Hi! I'm Olivier Petit, a PhD candidate in Deep Learning and Computer Vision at le CNAM in Paris.


Currently PhD candidate in Artificial Intelligence, I graduated from the INSA of Rouen in computer science and machine learning. After getting my MSc and engineering degree, I join the CEDRIC at le CNAM in Paris to study Deep Learning and Computer Vision under the supervision of Nicolas Thome. I work directly with Visible Patient which develop a software for professionals in the medical field. Thanks to that partnership I work on deep learning methods applied to medical images. I'm very proud and happy to bring AI in medical applications.
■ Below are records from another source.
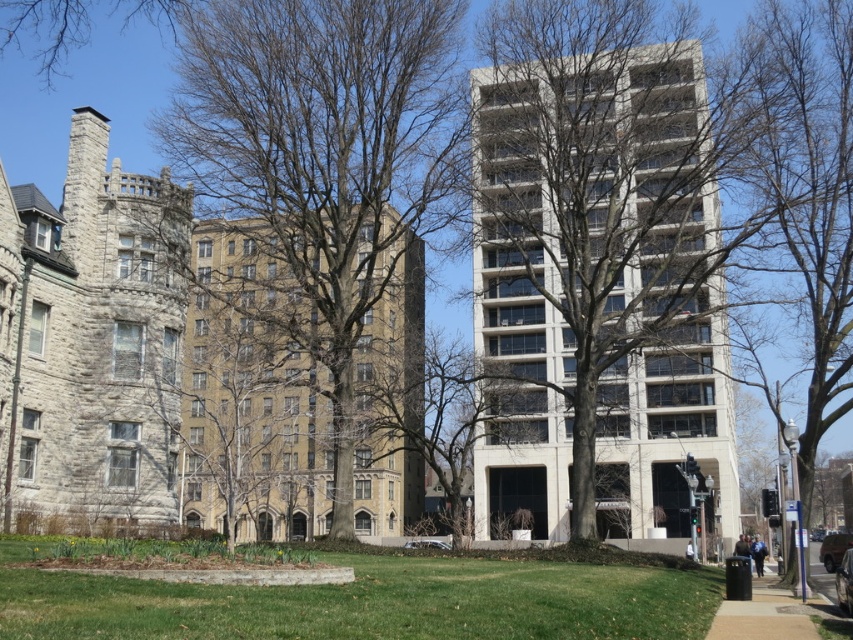
What do you see at coordinates (805, 195) in the screenshot?
I see `bare branches at right` at bounding box center [805, 195].

This screenshot has width=853, height=640. What do you see at coordinates (805, 195) in the screenshot?
I see `bare branches at right` at bounding box center [805, 195].

This screenshot has width=853, height=640. In order to click on bare branches at right in this screenshot , I will do `click(805, 195)`.

Between point (798, 36) and point (730, 627), which one is positioned in front?

Point (730, 627) is in front.

Which is more to the left, bare branches at right or black asphalt sidewalk at lower right?

black asphalt sidewalk at lower right

Who is more distant from viewer, (846,22) or (769,618)?

Point (846,22)

The image size is (853, 640). Identify the location of bare branches at right. (805, 195).

Can you confirm if brown stone building at center is smaller than gray stone chimney at upper left?

No.

Is brown stone building at center taller than gray stone chimney at upper left?

Indeed, brown stone building at center has a greater height compared to gray stone chimney at upper left.

Locate an element on the screen. brown stone building at center is located at coordinates (253, 392).

At what (x,y) coordinates should I click in order to perform the action: click on brown stone building at center. Please return your answer as a coordinate pair (x, y). Looking at the image, I should click on (253, 392).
Olivier Petit, Nicolas Thome and Luc Soler.
"Biasing Deep ConvNets for Semantic Segmentation of Medical Images with a Prior-driven Prediction Function"
MIDL 2019, extended abstract [PDF]

Illustration for the paper missing annotations

Olivier Petit, Nicolas Thome, Arnaud Charnoz, Alexandre Hostettler and Luc Soler.
"Handling Missing Annotations for Semantic Segmentation with Deep ConvNets."
MICCAI 2018 workshop DLMIA [PDF]

Annotation of medical images for semantic segmentation is a very time consuming and difficult task. Moreover, clinical experts often focus on specific anatomical structures and thus, produce partially annotated images. In this paper, we introduce SMILE, a new deep convolutional neural network which addresses the issue of learning with incomplete ground truth. SMILE aims to identify ambiguous labels in order to ignore them during training, and don't propagate incorrect or noisy information. A second contribution is SMILEr which uses SMILE as initialization for automatically relabeling missing annotations, using a curriculum strategy. Experiments on 3 organ classes (liver, stomach, pancreas) show the relevance of the proposed approach for semantic segmentation: with 70% of missing annotations, SMILEr performs similarly as a baseline trained with complete ground truth annotations.